X-ray findings and gastroscopic findings of patients with primary gastric stump cancer and recurrences of gastric cancer are compared. These findings are compared with the observations of operations. The reasons of false diagnoses and doubtful tentative diagnoses were analyzed. In the analysis of X-ray pictures especially the benign operative caused and the postoperative alterations of the wall and mucosa of the stomach must delimit from infiltrative and polypous increasing tumors. The postoperative control examination may be valuable for the diagnosis, because it gives the possibilities for comparison. Roentgenography in double contrast relieves the diagnosis. Stenosing processes of the cardia and anastomose causes difficulties in differential diagnosis in gastroscopy opposite to scared alterations. The aimed biopsy improves the tumor protection. Both examination techniques shows difficulties in recognition of recurrences, which develop from the duodenal stump. Only a special examination technique leads to an improvement of the results. The instruction and experience of the examiner, the knowledge of tumor diagnostics and of the methods of operations and of the postoperative alterations are for the diagnosis of these processes of decisive importance. X-ray examination and endoscopy are two supplementing examination methods.

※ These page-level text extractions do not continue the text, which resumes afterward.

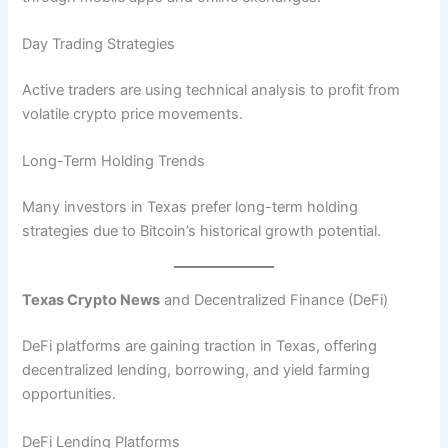
Day Trading Strategies
Active traders are using technical analysis to profit from
volatile crypto price movements.
Long-Term Holding Trends
Many investors in Texas prefer long-term holding
strategies due to Bitcoin’s historical growth potential.
Texas Crypto News
and Decentralized Finance (DeFi)
DeFi platforms are gaining traction in Texas, offering
decentralized lending, borrowing, and yield farming
opportunities.
DeFi Lending Platforms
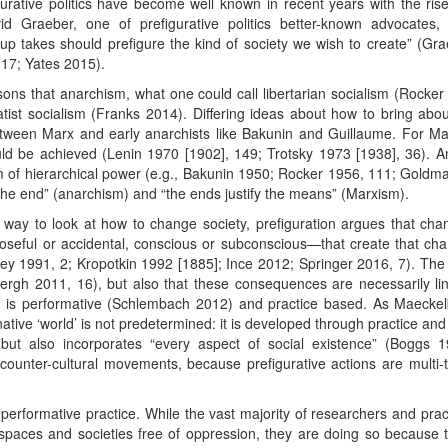
rative politics have become well known in recent years with the rise
 Graeber, one of prefigurative politics better-known advocates,
roup takes should prefigure the kind of society we wish to create” (Gr
17; Yates 2015).
asons that anarchism, what one could call libertarian socialism (Rock
tist socialism (Franks 2014). Differing ideas about how to bring abou
etween Marx and early anarchists like Bakunin and Guillaume. For Mar
ld be achieved (Lenin 1970 [1902], 149; Trotsky 1973 [1938], 36). A
 of hierarchical power (e.g., Bakunin 1950; Rocker 1956, 111; Goldma
he end” (anarchism) and “the ends justify the means” (Marxism).
 way to look at how to change society, prefiguration argues that ch
urposeful or accidental, conscious or subconscious—that create that c
 1991, 2; Kropotkin 1992 [1885]; Ince 2012; Springer 2016, 7). The un
h 2011, 16), but also that these consequences are necessarily li
n is performative (Schlembach 2012) and practice based. As Maeckelb
tive ‘world’ is not predetermined: it is developed through practice and i
but also incorporates “every aspect of social existence” (Boggs 1
al counter-cultural movements, because prefigurative actions are multi-
 performative practice. While the vast majority of researchers and pra
e spaces and societies free of oppression, they are doing so because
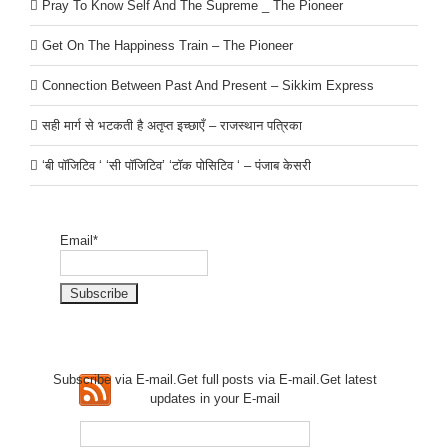
Pray To Know Self And The Supreme _ The Pioneer
Get On The Happiness Train – The Pioneer
Connection Between Past And Present – Sikkim Express
सही मार्ग से भटकती है अतृप्त इच्छाएँ – राजस्थान पत्रिका
‘बी पॉजिटिव ‘ ‘सी पॉजिटिव’ ‘टॉक पोसिटिव ‘ – पंजाब केसरी
Email*
Subscribe via E-mail.Get full
posts via E-mail.Get
latest
updates in your E-mail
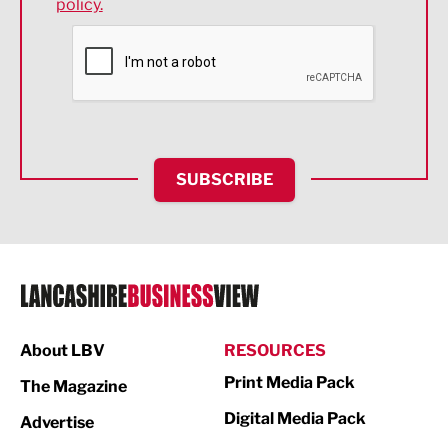
policy.
Environmental
Financial Services
Food & Drink
Health and wellbeing
HR and Recruitment
SUBSCRIBE
IT and Technology
Legal Services
Logistics
Manufacturing
About LBV
RESOURCES
Marketing & PR
Print Media Pack
The Magazine
Media
Digital Media Pack
Advertise
Not For Profit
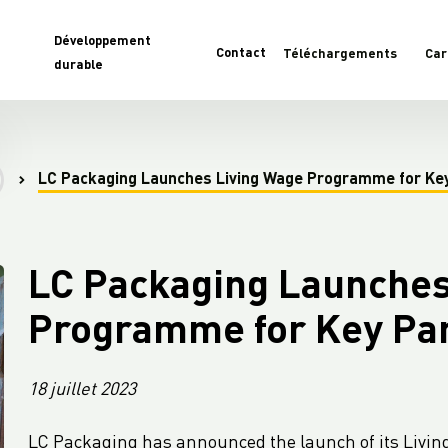
Développement
Contact
Téléchargements
Car
durable
LC Packaging Launches Living Wage Programme for Ke
LC Packaging Launches
Programme for Key Pa
18 juillet 2023
LC Packaging has announced the launch of its Living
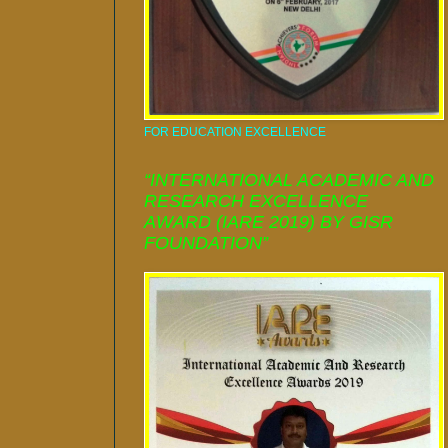
FOR EDUCATION EXCELLENCE
“INTERNATIONAL ACADEMIC AND
RESEARCH EXCELLENCE
AWARD (IARE 2019) BY GISR
FOUNDATION”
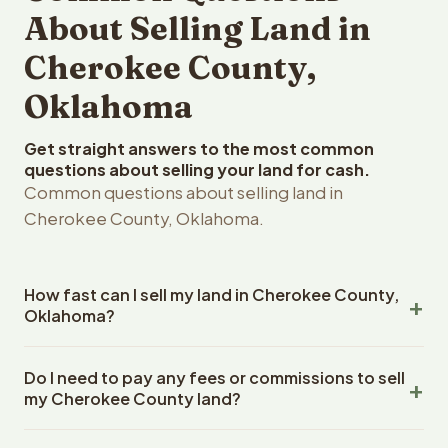
About Selling Land in
Cherokee County,
Oklahoma
Get straight answers to the most common
questions about selling your land for cash.
Common questions about selling land in
Cherokee County, Oklahoma.
How fast can I sell my land in Cherokee County,
Oklahoma?
Reelvest Properties can make a cash offer on Cherokee
Do I need to pay any fees or commissions to sell
County, Oklahoma land within 24 hours of receiving your
my Cherokee County land?
property details. Once you accept the offer, closing
typically takes 14-30 days. Oklahoma State closings use
No. There are zero fees, zero commissions, and zero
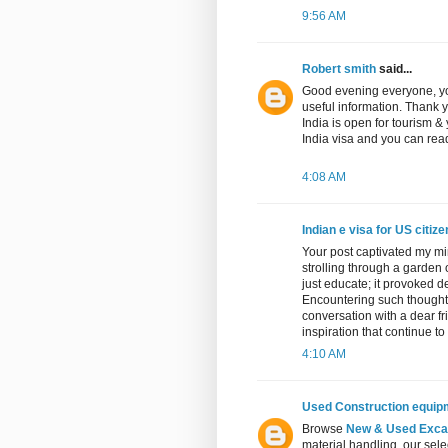
9:56 AM
Robert smith
said...
Good evening everyone, yo
useful information. Thank 
India is open for tourism &
India visa and you can read
4:08 AM
Indian e visa for US citiz
Your post captivated my mi
strolling through a garden 
just educate; it provoked 
Encountering such thought-
conversation with a dear fri
inspiration that continue to
4:10 AM
Used Construction equip
Browse
New & Used Excav
material handling, our sele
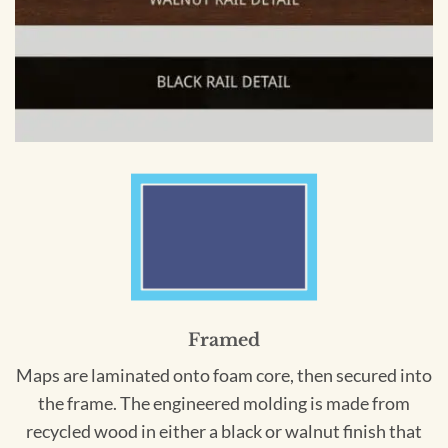
Framed
Maps are laminated onto foam core, then secured into
the frame. The engineered molding is made from
recycled wood in either a black or walnut finish that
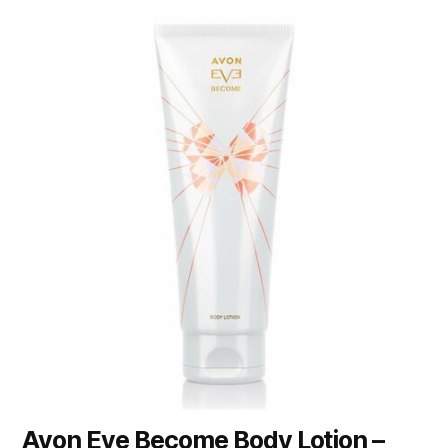
Avon Eve Become Body Lotion –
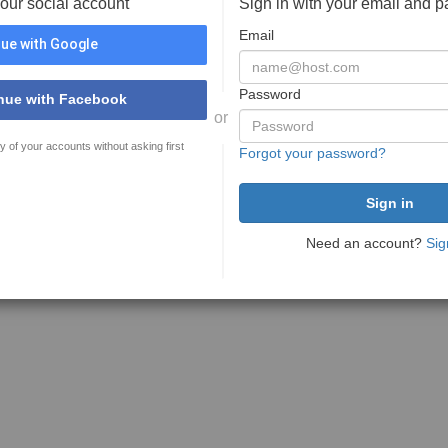
your social account
Sign in with your email and 
Email
ue with Google
Password
nue with Facebook
or
y of your accounts without asking first
Forgot your password?
Need an account?
Sig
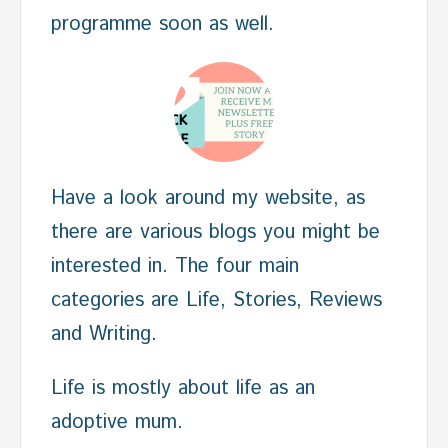
programme soon as well.
Have a look around my website, as
there are various blogs you might be
interested in. The four main
categories are Life, Stories, Reviews
and Writing.
Life is mostly about life as an
adoptive mum.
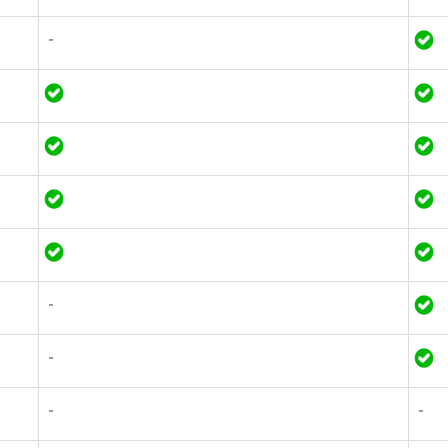
-
-
-
-
-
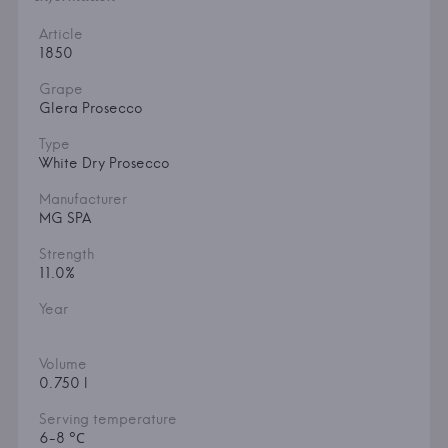
Article
1850
Grape
Glera Prosecco
Type
White Dry Prosecco
Manufacturer
MG SPA
Strength
11.0%
Year
Volume
0.750 l
Serving temperature
6-8 °С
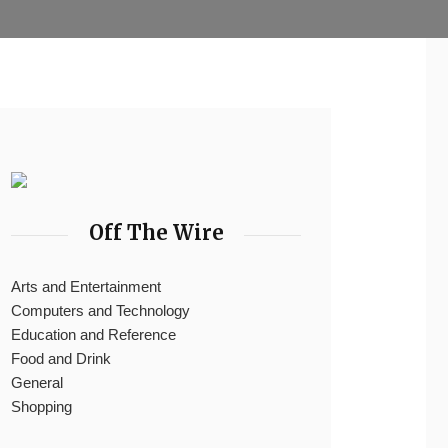
Off The Wire
Arts and Entertainment
Computers and Technology
Education and Reference
Food and Drink
General
Shopping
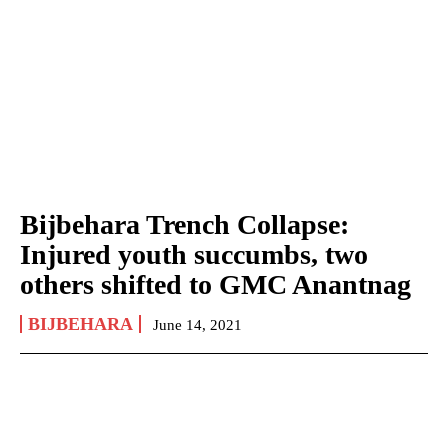
Bijbehara Trench Collapse:
Injured youth succumbs, two
others shifted to GMC Anantnag
BIJBEHARA
June 14, 2021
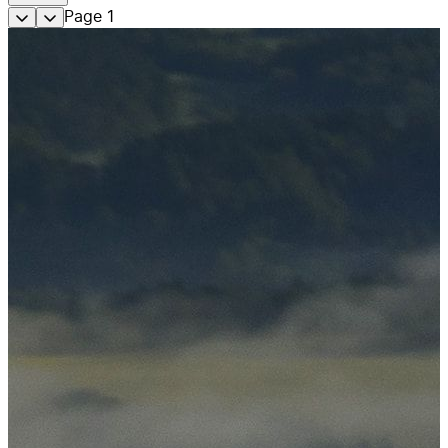
Page
1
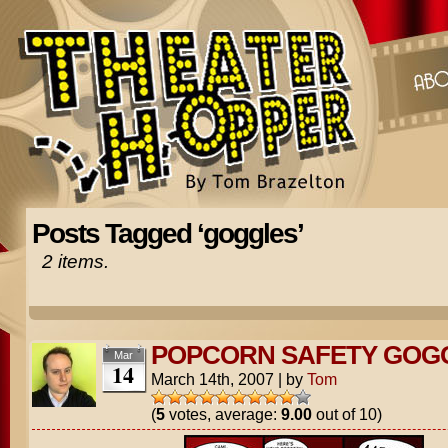
Posts Tagged ‘goggles’
2 items.
POPCORN SAFETY GOG
Mar
14
March 14th, 2007
|
by
Tom
(
5
votes, average:
9.00
out of 10)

对原发性残胃癌和复发性胃癌患者的X线检查结果和胃镜检查结果进行了比较。这些结果与手术观察结果进行了比较。分析了误诊和可疑初步诊断的原因。在分析X线片时,尤其是良性手术引起的以及胃壁和黏膜的术后改变,必须与浸润性和息肉样增生性肿瘤相鉴别。术后对照检查对诊断可能有价值,因为它提供了比较的可能性。双重对比造影X线检查有助于诊断。贲门和吻合口的狭窄性病变在胃镜检查中与瘢痕性改变相比,在鉴别诊断上存在困难。有针对性的活检可提高肿瘤诊断的准确性。两种检查技术在识别源自十二指肠残端的复发方面都存在困难。只有采用特殊的检查技术才能改善检查结果。检查者的指导和经验、肿瘤诊断知识、手术方法及术后改变的知识对这些病变的诊断至关重要。X线检查和内镜检查是两种互补的检查方法。